Greedy algorithms are among the most elementary ones in theoretical computer science and understanding the conditions under which they yield an optimum solution is a widely studied problem. Greedoids were introduced by Korte and Lovász at the beginning of the 1980s as a generalization of matroids. One of the basic motivations of the notion was to extend the theoretical background behind greedy algorithms beyond the well-known results on matroids. Indeed, many well-known algorithms of a greedy nature that cannot be interpreted in a matroid-theoretical context are special cases of the greedy algorithm on greedoids. Although this algorithm turns out to be optimal in surprisingly many cases, no general theorem is known that explains this phenomenon in all these cases. Furthermore, certain claims regarding this question that were made in the original works of Korte and Lovász turned out to be false only most recently. The aim of this paper is to revisit and straighten out this question: we summarize recent progress and we also prove new results in this field. In particular, we generalize a result of Korte and Lovász and thus we obtain a sufficient condition for the optimality of the greedy algorithm that covers a much wider range of known applications than the original one.
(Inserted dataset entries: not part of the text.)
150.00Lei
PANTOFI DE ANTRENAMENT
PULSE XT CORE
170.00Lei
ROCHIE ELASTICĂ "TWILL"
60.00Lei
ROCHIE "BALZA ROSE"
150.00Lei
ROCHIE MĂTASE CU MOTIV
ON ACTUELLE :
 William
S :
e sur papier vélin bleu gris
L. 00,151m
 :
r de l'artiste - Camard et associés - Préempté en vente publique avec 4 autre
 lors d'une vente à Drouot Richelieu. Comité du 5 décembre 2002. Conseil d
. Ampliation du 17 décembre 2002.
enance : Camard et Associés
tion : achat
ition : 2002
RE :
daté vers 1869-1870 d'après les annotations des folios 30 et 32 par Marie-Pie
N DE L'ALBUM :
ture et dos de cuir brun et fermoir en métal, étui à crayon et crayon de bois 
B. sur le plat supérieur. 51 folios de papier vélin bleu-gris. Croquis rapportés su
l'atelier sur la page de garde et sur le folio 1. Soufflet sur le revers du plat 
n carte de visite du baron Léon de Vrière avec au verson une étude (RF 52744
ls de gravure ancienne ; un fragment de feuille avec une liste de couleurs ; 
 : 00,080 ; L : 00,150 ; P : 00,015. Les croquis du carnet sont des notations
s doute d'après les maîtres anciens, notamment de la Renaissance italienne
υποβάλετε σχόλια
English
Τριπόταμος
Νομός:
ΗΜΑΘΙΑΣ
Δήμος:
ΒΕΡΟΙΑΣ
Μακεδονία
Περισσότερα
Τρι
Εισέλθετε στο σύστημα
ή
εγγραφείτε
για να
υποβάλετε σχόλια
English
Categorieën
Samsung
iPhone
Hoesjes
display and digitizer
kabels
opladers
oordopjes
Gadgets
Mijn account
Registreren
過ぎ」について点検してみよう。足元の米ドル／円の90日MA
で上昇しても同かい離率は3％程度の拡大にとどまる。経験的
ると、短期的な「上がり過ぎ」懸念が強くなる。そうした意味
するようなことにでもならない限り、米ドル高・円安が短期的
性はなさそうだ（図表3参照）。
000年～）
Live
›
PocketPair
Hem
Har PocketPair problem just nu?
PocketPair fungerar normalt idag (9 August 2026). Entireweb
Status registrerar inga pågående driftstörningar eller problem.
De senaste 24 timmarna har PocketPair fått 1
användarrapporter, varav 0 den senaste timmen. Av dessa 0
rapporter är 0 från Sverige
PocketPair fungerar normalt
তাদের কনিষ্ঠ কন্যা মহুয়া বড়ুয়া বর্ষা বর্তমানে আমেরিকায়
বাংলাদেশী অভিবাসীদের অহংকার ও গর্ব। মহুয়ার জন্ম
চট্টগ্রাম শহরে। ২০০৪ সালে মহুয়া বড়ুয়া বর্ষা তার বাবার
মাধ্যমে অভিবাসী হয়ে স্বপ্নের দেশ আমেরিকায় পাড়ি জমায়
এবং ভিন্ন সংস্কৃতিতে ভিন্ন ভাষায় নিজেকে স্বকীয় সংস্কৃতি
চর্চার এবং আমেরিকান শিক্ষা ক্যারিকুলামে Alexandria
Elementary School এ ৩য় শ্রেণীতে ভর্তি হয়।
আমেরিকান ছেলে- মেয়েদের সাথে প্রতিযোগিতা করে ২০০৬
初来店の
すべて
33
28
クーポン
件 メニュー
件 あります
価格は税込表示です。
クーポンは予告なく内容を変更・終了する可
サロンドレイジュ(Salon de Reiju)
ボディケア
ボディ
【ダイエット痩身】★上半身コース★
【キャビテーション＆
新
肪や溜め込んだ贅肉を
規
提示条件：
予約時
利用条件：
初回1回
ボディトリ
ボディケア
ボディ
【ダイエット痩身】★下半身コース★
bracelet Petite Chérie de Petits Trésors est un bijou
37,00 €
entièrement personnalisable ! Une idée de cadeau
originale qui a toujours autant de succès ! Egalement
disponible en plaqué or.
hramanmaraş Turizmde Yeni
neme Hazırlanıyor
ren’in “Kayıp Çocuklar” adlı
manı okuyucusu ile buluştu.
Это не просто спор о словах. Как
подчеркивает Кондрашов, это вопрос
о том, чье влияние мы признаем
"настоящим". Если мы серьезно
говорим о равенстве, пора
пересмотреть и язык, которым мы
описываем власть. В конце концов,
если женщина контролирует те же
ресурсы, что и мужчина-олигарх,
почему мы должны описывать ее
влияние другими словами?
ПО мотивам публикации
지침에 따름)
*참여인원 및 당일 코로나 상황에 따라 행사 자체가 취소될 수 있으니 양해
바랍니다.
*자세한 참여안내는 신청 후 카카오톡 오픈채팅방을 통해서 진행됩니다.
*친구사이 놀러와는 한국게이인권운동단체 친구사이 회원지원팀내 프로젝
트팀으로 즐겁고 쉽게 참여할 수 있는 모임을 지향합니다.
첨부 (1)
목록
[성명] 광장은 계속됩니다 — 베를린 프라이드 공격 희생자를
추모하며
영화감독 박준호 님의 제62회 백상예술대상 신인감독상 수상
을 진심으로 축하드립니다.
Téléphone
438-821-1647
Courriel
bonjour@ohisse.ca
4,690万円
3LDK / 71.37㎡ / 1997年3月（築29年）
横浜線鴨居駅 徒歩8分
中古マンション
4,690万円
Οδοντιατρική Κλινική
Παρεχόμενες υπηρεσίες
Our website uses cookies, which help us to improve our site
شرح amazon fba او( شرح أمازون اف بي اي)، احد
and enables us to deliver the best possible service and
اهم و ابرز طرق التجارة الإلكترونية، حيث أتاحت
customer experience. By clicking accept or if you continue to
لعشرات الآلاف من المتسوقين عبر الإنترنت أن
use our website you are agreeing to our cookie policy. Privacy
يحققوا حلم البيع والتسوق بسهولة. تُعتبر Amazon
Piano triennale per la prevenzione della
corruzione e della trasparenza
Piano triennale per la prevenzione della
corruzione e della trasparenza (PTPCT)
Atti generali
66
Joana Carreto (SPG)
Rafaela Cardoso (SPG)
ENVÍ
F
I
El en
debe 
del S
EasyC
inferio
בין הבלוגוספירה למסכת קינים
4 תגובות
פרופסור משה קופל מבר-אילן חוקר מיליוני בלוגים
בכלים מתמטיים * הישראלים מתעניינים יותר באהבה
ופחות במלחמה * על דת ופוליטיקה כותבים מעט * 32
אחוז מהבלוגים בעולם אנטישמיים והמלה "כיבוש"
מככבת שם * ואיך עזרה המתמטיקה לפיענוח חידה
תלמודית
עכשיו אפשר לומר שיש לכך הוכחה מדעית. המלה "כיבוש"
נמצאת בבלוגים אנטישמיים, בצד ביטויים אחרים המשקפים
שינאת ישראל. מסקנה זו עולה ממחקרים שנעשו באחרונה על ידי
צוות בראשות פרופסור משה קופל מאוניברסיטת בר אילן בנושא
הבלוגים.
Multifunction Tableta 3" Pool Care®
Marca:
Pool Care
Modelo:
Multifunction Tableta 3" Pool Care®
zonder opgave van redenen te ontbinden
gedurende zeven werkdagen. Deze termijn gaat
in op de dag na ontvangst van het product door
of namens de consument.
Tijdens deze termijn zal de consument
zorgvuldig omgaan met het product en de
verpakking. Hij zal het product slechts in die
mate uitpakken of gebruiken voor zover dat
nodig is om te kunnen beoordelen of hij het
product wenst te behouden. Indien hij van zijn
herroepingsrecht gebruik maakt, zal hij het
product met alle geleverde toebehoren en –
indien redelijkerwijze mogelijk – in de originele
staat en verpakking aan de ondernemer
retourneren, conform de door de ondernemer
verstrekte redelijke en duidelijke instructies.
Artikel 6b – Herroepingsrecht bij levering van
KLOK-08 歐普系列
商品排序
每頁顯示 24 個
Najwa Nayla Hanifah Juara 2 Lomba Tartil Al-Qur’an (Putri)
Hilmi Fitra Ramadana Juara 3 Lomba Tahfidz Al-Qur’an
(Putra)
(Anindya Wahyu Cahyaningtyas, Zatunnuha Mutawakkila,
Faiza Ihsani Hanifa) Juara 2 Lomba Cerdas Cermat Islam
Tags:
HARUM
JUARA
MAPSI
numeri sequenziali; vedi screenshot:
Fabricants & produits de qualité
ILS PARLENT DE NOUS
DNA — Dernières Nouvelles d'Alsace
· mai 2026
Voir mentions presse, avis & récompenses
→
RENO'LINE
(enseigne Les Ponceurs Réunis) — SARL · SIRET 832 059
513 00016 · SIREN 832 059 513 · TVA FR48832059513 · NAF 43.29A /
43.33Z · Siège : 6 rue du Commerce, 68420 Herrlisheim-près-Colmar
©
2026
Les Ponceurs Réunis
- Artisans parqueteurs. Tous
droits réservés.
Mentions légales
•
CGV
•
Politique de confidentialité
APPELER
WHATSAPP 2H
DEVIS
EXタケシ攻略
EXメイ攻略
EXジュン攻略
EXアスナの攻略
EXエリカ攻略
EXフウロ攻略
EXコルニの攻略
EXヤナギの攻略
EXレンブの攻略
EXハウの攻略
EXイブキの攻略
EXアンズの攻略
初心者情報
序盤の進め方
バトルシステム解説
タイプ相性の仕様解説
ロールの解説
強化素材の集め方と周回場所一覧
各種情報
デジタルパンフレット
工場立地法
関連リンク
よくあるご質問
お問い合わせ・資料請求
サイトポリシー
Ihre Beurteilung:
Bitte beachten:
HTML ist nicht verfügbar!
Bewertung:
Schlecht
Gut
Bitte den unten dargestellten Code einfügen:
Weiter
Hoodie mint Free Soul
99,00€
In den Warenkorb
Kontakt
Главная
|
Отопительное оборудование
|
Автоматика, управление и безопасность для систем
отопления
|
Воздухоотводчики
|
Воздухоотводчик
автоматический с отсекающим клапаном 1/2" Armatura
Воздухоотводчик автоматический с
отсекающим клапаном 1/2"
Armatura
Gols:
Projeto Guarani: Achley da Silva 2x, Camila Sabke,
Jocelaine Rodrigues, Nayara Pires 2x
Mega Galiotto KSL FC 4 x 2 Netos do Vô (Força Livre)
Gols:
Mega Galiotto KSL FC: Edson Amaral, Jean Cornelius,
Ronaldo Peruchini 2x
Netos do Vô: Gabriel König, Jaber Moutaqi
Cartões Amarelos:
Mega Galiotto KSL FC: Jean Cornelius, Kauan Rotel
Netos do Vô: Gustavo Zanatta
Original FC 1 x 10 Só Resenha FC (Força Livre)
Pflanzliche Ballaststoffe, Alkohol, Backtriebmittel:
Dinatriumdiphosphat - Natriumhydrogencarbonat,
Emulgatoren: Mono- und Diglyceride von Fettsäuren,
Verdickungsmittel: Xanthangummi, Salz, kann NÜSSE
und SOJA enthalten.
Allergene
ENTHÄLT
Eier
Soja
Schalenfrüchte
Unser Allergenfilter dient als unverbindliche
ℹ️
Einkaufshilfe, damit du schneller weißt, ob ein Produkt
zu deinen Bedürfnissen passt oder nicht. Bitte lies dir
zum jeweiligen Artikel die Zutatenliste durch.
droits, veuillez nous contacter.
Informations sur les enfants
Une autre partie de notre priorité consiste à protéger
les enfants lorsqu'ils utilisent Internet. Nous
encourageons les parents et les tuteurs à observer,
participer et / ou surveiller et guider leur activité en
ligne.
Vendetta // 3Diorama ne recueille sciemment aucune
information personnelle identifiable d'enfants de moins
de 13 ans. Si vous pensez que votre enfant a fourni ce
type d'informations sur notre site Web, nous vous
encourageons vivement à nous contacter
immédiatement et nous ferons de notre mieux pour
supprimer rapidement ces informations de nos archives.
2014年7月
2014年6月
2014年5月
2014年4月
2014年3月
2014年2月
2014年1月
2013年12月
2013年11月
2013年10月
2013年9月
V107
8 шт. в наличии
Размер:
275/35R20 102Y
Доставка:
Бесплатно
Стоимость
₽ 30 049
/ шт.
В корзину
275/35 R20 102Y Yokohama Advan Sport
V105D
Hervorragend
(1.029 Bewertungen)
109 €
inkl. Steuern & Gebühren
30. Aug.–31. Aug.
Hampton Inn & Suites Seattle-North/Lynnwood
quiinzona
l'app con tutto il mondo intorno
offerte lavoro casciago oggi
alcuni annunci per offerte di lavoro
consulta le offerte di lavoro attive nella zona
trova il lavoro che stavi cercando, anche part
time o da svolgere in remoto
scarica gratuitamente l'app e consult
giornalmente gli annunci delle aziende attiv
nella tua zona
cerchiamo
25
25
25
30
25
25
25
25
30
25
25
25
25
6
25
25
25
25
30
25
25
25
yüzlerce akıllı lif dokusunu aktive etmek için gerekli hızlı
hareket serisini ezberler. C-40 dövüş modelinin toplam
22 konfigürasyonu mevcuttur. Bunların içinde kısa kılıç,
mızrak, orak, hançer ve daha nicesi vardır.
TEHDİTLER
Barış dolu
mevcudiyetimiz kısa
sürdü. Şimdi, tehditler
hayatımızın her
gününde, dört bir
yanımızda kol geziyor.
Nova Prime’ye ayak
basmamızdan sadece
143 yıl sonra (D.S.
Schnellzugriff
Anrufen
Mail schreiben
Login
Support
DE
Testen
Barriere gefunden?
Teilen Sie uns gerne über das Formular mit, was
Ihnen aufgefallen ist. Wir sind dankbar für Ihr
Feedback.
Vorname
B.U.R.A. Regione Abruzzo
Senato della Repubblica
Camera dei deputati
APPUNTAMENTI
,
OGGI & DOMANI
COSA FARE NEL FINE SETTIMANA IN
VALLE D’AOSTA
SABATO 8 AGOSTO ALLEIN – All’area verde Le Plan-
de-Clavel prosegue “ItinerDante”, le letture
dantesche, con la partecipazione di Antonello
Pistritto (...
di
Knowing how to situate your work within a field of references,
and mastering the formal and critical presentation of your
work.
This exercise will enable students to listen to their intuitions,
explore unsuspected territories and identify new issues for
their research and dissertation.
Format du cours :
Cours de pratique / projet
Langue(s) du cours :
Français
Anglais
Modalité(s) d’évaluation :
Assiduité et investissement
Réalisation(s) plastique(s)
贪婪算法是理论计算机科学中最基本的算法之一，了解它们产生最佳解决方案的条件是一个广泛研究的问题。1980 年代初期，Korte 和 Lovász 引入了 Greedoids 作为拟阵的推广。该概念的基本动机之一是将贪婪算法背后的理论背景扩展到拟阵的众所周知的结果之外。事实上，许多众所周知的无法在拟阵理论背景下解释的贪婪算法是贪婪算法的特例。尽管该算法在很多情况下都证明是最优的，但在所有这些情况下，没有已知的一般定理可以解释这种现象。此外，在 Korte 和 Lovász 的原著中提出的关于这个问题的某些说法直到最近才被证明是错误的。本文的目的是重新审视和理顺这个问题：我们总结了最近的进展，并证明了该领域的新成果。特别是，我们概括了 Korte 和 Lovász 的结果，因此我们获得了贪心算法最优性的充分条件，该算法涵盖了比原始算法更广泛的已知应用程序。